Given exercise: Please copy out all of the data below word for word, leaving out the pictures.

════════

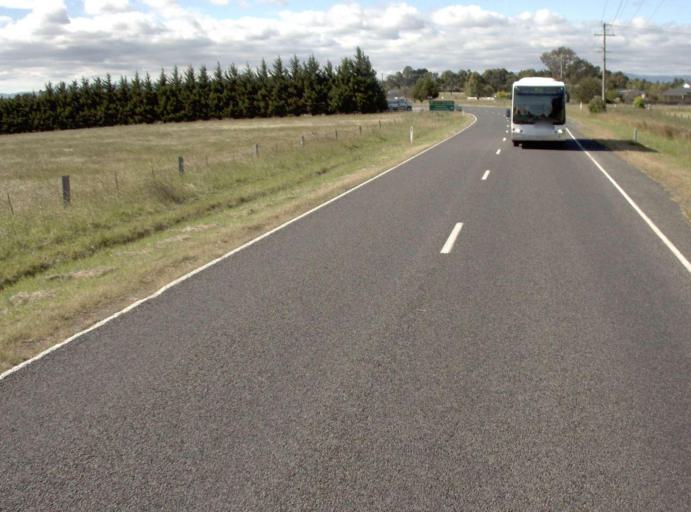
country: AU
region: Victoria
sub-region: Latrobe
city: Traralgon
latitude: -38.1804
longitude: 146.5002
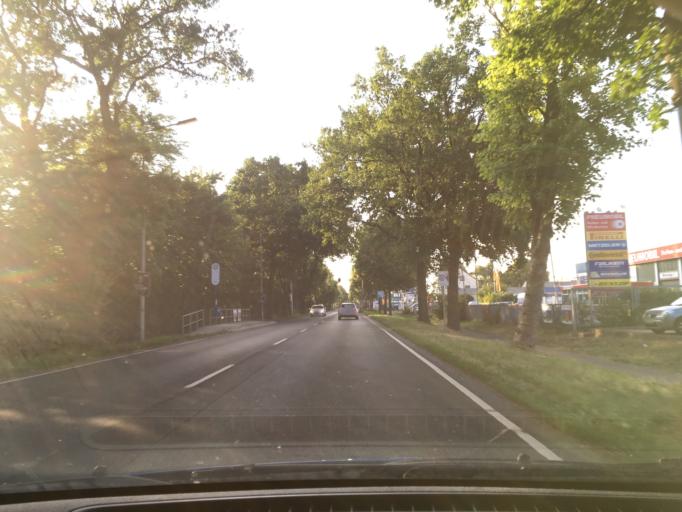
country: DE
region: Lower Saxony
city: Celle
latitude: 52.6085
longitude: 10.1008
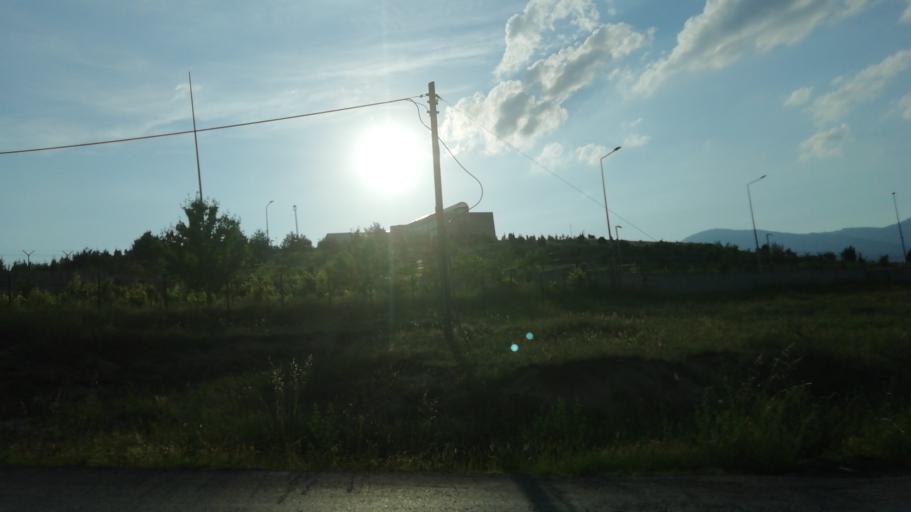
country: TR
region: Karabuk
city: Karabuk
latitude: 41.1346
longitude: 32.6333
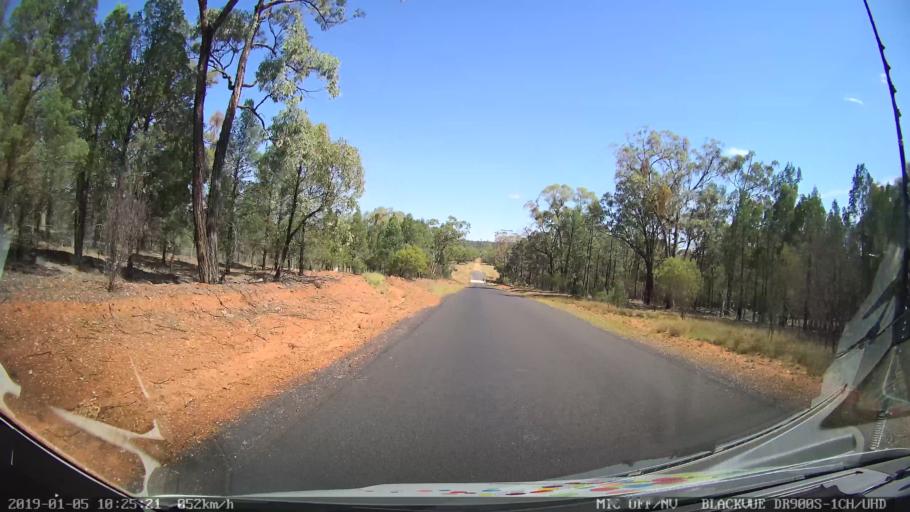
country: AU
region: New South Wales
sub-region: Gilgandra
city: Gilgandra
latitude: -31.5620
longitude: 148.9598
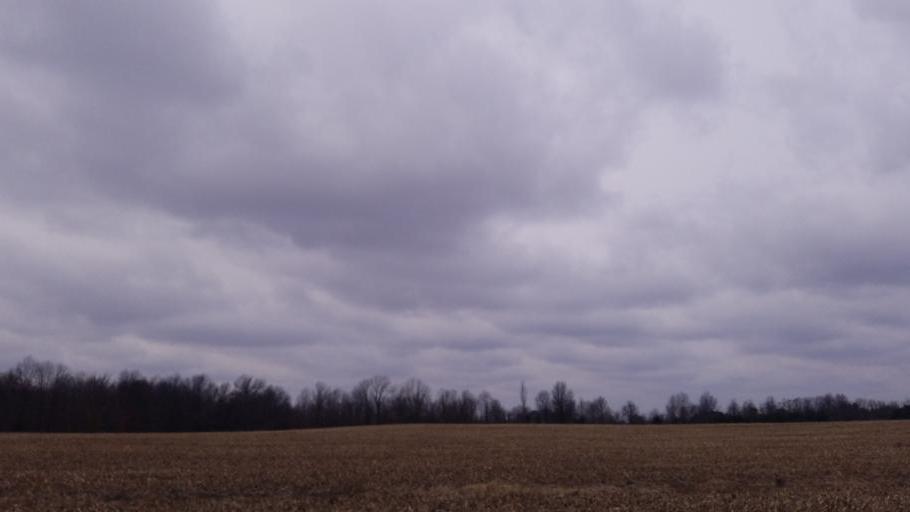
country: US
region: Ohio
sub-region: Crawford County
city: Galion
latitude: 40.6783
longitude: -82.7181
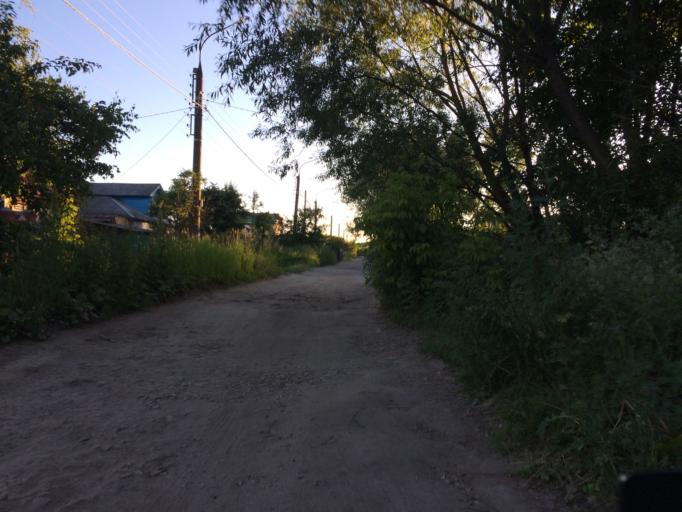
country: RU
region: Mariy-El
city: Yoshkar-Ola
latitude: 56.6532
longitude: 47.8968
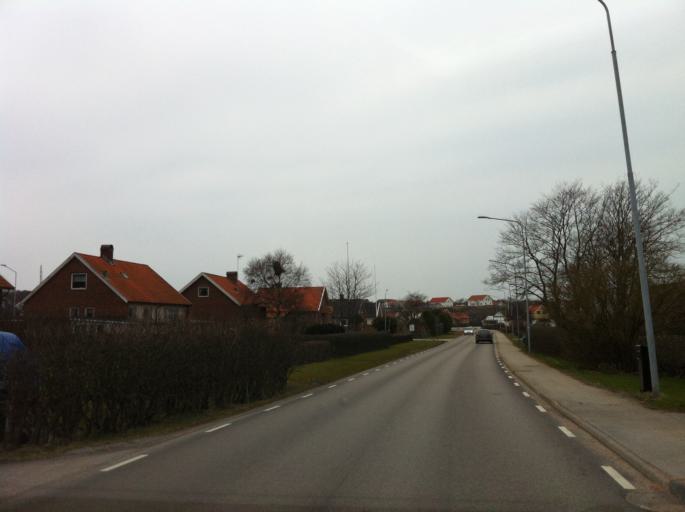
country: SE
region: Vaestra Goetaland
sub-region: Orust
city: Henan
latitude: 58.1767
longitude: 11.6971
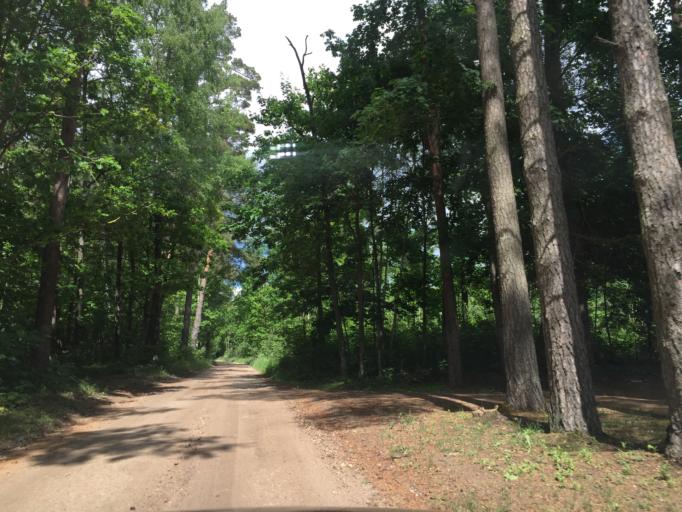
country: LV
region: Lecava
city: Iecava
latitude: 56.5621
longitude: 24.1106
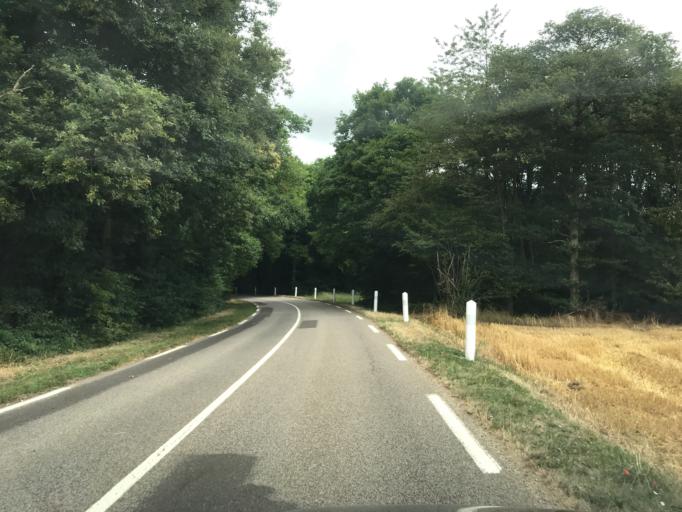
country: FR
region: Haute-Normandie
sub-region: Departement de l'Eure
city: Menilles
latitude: 49.0361
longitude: 1.2901
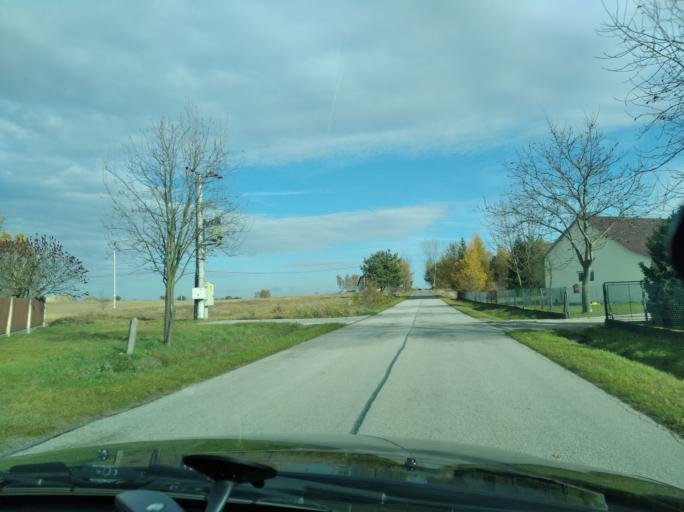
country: PL
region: Subcarpathian Voivodeship
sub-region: Powiat ropczycko-sedziszowski
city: Sedziszow Malopolski
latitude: 50.0998
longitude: 21.6685
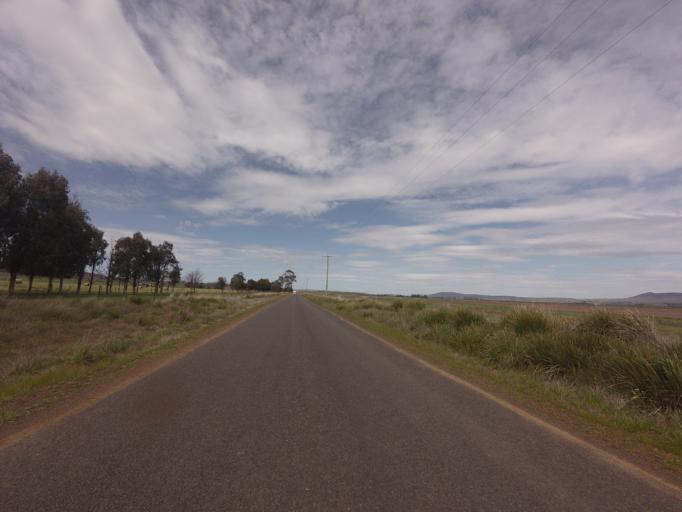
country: AU
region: Tasmania
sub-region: Northern Midlands
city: Evandale
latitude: -41.8166
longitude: 147.3000
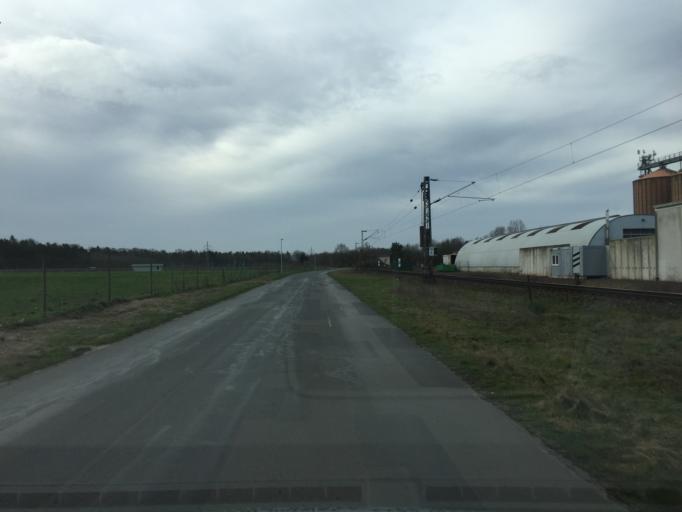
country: DE
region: Lower Saxony
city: Leese
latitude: 52.5243
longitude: 9.1255
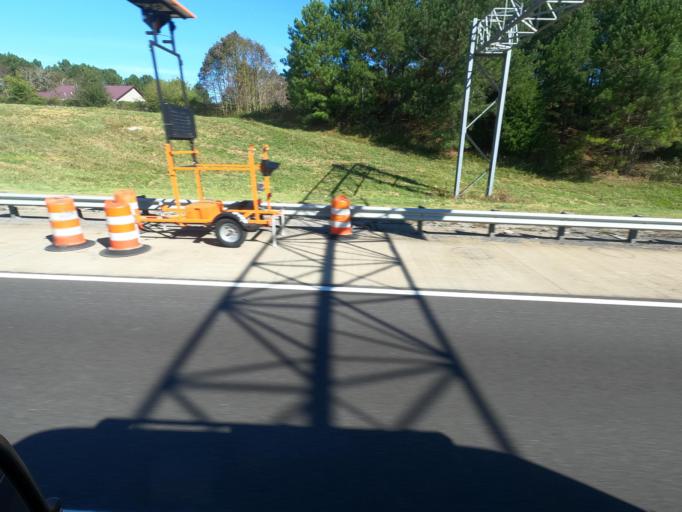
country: US
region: Tennessee
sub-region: Dickson County
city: Burns
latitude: 36.0208
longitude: -87.2608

════════

Response to the task:
country: AU
region: Victoria
sub-region: Latrobe
city: Traralgon
latitude: -38.1804
longitude: 146.5002
country: DE
region: Lower Saxony
city: Celle
latitude: 52.6085
longitude: 10.1008
country: TR
region: Karabuk
city: Karabuk
latitude: 41.1346
longitude: 32.6333
country: AU
region: New South Wales
sub-region: Gilgandra
city: Gilgandra
latitude: -31.5620
longitude: 148.9598
country: US
region: Ohio
sub-region: Crawford County
city: Galion
latitude: 40.6783
longitude: -82.7181
country: RU
region: Mariy-El
city: Yoshkar-Ola
latitude: 56.6532
longitude: 47.8968
country: SE
region: Vaestra Goetaland
sub-region: Orust
city: Henan
latitude: 58.1767
longitude: 11.6971
country: LV
region: Lecava
city: Iecava
latitude: 56.5621
longitude: 24.1106
country: FR
region: Haute-Normandie
sub-region: Departement de l'Eure
city: Menilles
latitude: 49.0361
longitude: 1.2901
country: PL
region: Subcarpathian Voivodeship
sub-region: Powiat ropczycko-sedziszowski
city: Sedziszow Malopolski
latitude: 50.0998
longitude: 21.6685
country: AU
region: Tasmania
sub-region: Northern Midlands
city: Evandale
latitude: -41.8166
longitude: 147.3000
country: DE
region: Lower Saxony
city: Leese
latitude: 52.5243
longitude: 9.1255
country: US
region: Tennessee
sub-region: Dickson County
city: Burns
latitude: 36.0208
longitude: -87.2608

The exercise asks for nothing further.